Rangers have been found not guilty of bigoted chanting by their supporters during matches against Villarreal following an investigation by Uefa.
Rangers were knocked out of Europe on the away goals rule
But the Glasgow club have been fined just under £9,000 for smashing a window on the Spanish side's team bus ahead of the Champions League second leg.
A Uefa spokesman told BBC Sport: "They have been fined 20,000 Swiss francs for smashing the window.
"And they have been found not guilty on the case of the chants."
There had been fears that Rangers could be heavily fined for the chanting and be forced to close parts of their ground for future European matches.
William Gaillard, head of communications with European football's governing body, said: "We had individual reports of such chanting.
"But, having looked at the evidence, Rangers fans were found not guilty of racist or discriminatory chanting.
"Uefa might have a more elaborate explanation when they reveal explanations on both counts on Thursday."
Both Rangers and city rivals Celtic have been running campaigns designed to tackle sectarianism.
But, while Rangers chairman David Murray welcomed Uefa's decision, he insisted that more hard work was required to stamp it out.
"We were confident throughout that the tremendous efforts made by the club to tackle sectarianism, racism and all other forms of inappropriate behaviour over a protracted period would be recognised and acknowledged by Uefa," he said.
"Few clubs in Europe can match the sustained effort we've made in this respect over the past five years and even less would have been able, within the tight deadlines imposed by Uefa, to produce such comprehensive material to support this.

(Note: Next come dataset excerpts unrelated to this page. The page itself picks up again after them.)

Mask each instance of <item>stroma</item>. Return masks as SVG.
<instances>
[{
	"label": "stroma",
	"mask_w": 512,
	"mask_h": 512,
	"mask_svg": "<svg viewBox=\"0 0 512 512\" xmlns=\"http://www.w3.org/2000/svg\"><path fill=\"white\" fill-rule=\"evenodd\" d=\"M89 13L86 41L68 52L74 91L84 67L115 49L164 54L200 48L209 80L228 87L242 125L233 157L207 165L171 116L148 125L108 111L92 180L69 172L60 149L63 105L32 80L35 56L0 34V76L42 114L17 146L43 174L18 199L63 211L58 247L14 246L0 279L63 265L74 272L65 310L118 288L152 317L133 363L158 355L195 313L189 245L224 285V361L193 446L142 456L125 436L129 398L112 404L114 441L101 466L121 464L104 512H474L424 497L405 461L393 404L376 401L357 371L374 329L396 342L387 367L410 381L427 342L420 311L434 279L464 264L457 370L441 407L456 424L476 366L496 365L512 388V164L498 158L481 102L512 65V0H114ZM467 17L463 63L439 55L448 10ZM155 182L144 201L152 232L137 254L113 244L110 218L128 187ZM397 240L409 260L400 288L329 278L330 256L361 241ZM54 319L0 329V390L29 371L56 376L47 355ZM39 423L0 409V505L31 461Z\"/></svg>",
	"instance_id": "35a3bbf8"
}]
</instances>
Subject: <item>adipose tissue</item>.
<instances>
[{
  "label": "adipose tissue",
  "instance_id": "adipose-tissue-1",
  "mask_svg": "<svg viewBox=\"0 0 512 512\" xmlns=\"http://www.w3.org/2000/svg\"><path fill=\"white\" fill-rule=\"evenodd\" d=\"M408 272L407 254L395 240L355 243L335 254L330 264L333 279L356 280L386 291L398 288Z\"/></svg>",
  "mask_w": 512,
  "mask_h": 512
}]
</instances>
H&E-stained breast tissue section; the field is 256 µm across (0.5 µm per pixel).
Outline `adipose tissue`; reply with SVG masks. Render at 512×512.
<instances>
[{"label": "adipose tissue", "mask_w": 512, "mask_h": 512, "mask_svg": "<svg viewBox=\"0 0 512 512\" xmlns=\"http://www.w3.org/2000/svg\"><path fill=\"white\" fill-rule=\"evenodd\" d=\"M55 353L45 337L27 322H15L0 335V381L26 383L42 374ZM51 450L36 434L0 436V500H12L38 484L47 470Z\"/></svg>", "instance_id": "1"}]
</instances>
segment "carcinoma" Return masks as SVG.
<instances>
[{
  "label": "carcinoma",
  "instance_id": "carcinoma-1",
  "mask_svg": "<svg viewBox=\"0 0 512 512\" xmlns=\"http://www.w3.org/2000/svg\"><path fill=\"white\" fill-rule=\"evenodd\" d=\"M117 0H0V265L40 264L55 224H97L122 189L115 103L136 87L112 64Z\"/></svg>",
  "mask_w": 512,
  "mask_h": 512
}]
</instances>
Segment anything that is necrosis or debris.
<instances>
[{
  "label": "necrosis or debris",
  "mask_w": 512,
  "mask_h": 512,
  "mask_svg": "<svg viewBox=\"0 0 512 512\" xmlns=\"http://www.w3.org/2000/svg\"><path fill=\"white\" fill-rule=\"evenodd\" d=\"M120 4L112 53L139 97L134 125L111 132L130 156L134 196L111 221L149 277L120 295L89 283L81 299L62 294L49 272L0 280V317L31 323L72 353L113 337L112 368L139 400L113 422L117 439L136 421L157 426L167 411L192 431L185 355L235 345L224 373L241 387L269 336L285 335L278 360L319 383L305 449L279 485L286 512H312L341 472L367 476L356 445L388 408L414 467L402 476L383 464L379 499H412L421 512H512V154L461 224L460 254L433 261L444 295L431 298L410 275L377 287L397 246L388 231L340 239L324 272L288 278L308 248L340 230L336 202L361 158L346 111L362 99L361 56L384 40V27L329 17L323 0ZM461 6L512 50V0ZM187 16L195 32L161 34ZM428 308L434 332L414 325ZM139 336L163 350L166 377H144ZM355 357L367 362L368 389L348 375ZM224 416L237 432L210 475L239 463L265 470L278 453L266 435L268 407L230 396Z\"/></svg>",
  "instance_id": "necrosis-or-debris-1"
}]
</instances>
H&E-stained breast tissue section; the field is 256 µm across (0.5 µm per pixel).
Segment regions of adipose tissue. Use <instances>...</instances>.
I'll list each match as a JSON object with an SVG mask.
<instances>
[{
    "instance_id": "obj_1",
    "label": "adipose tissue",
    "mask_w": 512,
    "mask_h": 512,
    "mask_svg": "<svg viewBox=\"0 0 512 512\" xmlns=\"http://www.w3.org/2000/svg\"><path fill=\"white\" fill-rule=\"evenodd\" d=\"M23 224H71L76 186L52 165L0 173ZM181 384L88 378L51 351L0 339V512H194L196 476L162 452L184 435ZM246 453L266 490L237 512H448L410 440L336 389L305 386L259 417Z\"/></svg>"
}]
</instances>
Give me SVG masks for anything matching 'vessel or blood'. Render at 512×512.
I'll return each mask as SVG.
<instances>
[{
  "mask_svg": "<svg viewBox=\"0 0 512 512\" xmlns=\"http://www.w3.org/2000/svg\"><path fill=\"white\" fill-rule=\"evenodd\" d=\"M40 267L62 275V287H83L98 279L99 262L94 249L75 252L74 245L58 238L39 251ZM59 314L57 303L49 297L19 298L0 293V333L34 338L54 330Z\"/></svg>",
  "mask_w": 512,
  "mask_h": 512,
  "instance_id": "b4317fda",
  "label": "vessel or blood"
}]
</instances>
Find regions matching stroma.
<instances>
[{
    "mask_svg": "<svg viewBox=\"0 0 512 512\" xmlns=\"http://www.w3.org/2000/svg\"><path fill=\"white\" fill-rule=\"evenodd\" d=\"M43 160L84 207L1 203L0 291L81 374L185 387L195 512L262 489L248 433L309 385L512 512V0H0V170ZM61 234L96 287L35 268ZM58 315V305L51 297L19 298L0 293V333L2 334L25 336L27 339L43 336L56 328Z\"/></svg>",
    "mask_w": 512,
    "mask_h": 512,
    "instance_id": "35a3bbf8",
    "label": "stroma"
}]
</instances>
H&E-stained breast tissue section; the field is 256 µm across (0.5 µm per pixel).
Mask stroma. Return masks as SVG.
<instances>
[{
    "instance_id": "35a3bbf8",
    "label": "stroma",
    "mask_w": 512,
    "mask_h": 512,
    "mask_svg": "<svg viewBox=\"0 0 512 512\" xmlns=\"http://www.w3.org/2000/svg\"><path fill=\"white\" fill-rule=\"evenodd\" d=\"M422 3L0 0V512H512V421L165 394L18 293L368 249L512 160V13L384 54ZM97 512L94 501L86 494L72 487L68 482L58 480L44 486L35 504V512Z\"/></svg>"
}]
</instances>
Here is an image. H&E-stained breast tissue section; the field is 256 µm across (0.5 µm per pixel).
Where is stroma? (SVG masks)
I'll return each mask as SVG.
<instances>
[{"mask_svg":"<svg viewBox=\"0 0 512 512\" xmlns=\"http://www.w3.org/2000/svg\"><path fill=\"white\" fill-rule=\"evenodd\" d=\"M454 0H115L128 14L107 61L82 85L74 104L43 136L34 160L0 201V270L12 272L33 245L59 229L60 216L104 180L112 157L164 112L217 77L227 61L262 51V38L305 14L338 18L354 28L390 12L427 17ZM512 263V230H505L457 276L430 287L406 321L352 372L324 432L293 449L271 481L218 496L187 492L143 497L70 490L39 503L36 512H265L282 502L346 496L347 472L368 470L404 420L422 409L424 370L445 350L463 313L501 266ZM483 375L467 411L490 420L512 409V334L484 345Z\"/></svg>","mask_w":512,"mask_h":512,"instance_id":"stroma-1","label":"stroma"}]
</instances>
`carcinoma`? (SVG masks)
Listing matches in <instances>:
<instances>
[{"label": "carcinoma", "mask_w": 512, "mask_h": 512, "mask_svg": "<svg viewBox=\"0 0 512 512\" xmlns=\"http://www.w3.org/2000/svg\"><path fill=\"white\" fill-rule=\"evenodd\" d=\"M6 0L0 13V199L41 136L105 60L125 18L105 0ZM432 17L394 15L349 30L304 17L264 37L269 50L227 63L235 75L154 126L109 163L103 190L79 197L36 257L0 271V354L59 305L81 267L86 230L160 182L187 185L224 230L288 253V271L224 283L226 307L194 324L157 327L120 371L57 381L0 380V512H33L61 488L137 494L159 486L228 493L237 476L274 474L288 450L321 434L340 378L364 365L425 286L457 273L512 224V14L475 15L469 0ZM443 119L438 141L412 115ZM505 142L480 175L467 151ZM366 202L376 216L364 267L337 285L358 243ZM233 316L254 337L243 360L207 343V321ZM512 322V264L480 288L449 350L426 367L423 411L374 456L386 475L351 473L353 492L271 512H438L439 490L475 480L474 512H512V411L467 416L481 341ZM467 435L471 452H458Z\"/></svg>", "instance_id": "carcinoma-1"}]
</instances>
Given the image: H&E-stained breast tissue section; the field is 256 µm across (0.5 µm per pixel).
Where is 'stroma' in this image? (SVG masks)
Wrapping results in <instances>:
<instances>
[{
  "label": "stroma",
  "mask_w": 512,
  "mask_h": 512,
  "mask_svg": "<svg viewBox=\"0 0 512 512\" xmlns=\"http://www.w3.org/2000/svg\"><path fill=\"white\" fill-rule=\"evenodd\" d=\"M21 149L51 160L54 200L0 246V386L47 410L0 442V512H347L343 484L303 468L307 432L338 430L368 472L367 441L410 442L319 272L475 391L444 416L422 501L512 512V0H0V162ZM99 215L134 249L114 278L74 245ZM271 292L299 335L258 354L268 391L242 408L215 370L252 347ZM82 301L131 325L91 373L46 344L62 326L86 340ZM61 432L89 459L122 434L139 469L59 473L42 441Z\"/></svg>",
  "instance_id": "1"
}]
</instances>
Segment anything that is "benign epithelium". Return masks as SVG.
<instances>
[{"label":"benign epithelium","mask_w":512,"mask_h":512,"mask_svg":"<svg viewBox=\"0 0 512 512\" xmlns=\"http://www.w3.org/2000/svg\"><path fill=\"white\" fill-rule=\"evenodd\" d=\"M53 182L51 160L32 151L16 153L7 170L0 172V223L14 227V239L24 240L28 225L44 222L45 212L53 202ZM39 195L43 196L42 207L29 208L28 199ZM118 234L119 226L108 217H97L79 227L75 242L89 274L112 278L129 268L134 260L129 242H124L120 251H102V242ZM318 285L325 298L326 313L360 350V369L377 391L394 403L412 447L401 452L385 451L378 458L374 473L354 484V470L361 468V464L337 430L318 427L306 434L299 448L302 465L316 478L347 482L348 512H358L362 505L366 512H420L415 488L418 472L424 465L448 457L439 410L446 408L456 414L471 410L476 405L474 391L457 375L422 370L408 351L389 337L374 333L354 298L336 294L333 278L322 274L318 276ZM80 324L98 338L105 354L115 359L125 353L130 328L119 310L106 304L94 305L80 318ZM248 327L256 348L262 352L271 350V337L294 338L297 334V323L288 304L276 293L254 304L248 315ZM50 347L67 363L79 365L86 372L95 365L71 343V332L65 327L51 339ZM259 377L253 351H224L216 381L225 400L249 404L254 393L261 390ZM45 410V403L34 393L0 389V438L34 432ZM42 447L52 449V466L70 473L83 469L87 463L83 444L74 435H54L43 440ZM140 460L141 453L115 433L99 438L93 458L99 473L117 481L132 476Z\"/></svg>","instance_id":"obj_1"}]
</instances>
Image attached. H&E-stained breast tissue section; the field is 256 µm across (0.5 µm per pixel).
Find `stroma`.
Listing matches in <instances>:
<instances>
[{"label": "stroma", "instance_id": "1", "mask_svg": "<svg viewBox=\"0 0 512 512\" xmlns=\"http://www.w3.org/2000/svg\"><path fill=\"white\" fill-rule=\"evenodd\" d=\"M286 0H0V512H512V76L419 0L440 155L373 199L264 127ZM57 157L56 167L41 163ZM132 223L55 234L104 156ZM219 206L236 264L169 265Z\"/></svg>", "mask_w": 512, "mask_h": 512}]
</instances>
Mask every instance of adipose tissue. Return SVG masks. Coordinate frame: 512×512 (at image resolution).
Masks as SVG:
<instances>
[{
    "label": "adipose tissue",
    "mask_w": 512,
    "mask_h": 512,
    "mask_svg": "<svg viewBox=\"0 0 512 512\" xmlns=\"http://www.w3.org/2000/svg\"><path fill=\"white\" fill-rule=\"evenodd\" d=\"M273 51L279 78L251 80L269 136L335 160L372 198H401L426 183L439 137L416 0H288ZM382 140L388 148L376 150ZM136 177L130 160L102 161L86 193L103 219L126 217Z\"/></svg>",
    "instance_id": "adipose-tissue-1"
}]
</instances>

"We are grateful too for the many testimonials and expressions of support received from a wide range of individuals and organisations.
"None of this, however, should mask the fact that sectarianism remains a very serious problem within Scottish society and it now has to stop.
"Nothing in our submission to Uefa denied this fact.
"A minority of our supporters are going to have to realise, and realise very quickly, that the controlling authorities in football, whether Fifa, Uefa, the SFA, the SPL or SFL, are going to be obliged almost immediately to impose the heaviest possible sanctions for discriminatory behaviour.
"It's time for the 90-minute bigots to remain silent, for others to speak out, exerting a peer pressure on those that disgrace their clubs and for the promotion of decent football songs and chants, of which there are many."
Former Rangers captain Craig Paterson expressed his relief.
"I'm delighted because I thought Rangers would cop it," he said.
"Nobody could condone the bottle throwing incident, Rangers knew they were going to get fined for that, so that's unfortunate.
"Rangers have been cleared of the other charge, but I think Uefa will warn as to future conduct."
Rangers Supporters Trust spokesman David Edgar said his organisation would continue to encourage fans to sing less contentious songs.